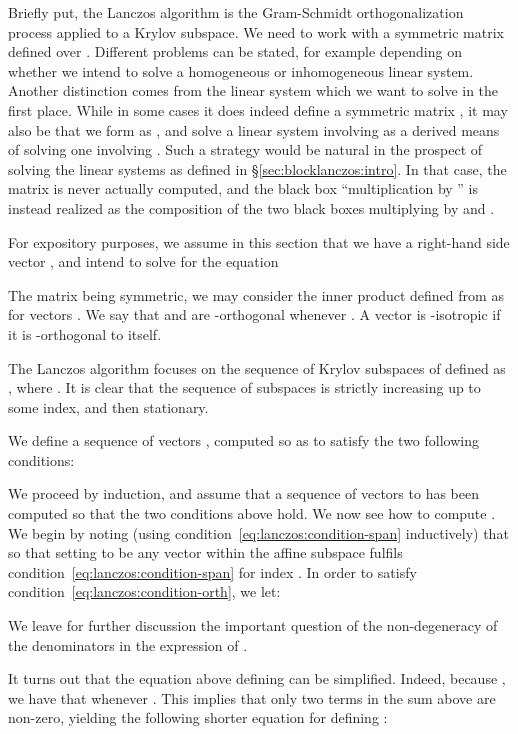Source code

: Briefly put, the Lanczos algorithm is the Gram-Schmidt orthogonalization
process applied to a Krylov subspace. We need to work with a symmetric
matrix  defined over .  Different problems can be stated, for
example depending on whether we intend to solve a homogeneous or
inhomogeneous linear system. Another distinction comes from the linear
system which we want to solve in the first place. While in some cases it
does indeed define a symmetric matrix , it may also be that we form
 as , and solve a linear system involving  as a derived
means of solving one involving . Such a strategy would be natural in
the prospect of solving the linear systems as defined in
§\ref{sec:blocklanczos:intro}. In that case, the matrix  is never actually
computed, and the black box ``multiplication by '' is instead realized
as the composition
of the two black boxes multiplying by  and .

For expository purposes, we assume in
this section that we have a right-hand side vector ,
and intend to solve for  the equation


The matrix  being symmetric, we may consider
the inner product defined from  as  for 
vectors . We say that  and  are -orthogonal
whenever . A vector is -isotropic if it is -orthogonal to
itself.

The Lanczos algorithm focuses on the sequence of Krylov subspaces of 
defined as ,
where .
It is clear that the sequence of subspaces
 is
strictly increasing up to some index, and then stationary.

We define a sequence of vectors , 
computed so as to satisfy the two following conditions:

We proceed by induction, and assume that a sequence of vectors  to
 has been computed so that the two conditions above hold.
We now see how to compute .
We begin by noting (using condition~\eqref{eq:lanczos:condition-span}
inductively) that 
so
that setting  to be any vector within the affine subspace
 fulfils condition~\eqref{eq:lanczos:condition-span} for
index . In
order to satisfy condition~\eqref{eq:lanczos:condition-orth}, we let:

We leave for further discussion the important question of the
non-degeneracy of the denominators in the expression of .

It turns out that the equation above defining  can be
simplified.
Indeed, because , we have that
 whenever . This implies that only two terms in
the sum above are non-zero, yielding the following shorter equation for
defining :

▬▬▬▬▬▬

[DIRECTIONS]
Reproduce only the lines from the beginning of the data through the line that contains "computed, and the", both included, and please drop the pictures.

[ANSWER SPACE]
Source code

: Briefly put, the Lanczos algorithm is the Gram-Schmidt orthogonalization
process applied to a Krylov subspace. We need to work with a symmetric
matrix  defined over .  Different problems can be stated, for
example depending on whether we intend to solve a homogeneous or
inhomogeneous linear system. Another distinction comes from the linear
system which we want to solve in the first place. While in some cases it
does indeed define a symmetric matrix , it may also be that we form
 as , and solve a linear system involving  as a derived
means of solving one involving . Such a strategy would be natural in
the prospect of solving the linear systems as defined in
§\ref{sec:blocklanczos:intro}. In that case, the matrix  is never actually
computed, and the black box ``multiplication by '' is instead realized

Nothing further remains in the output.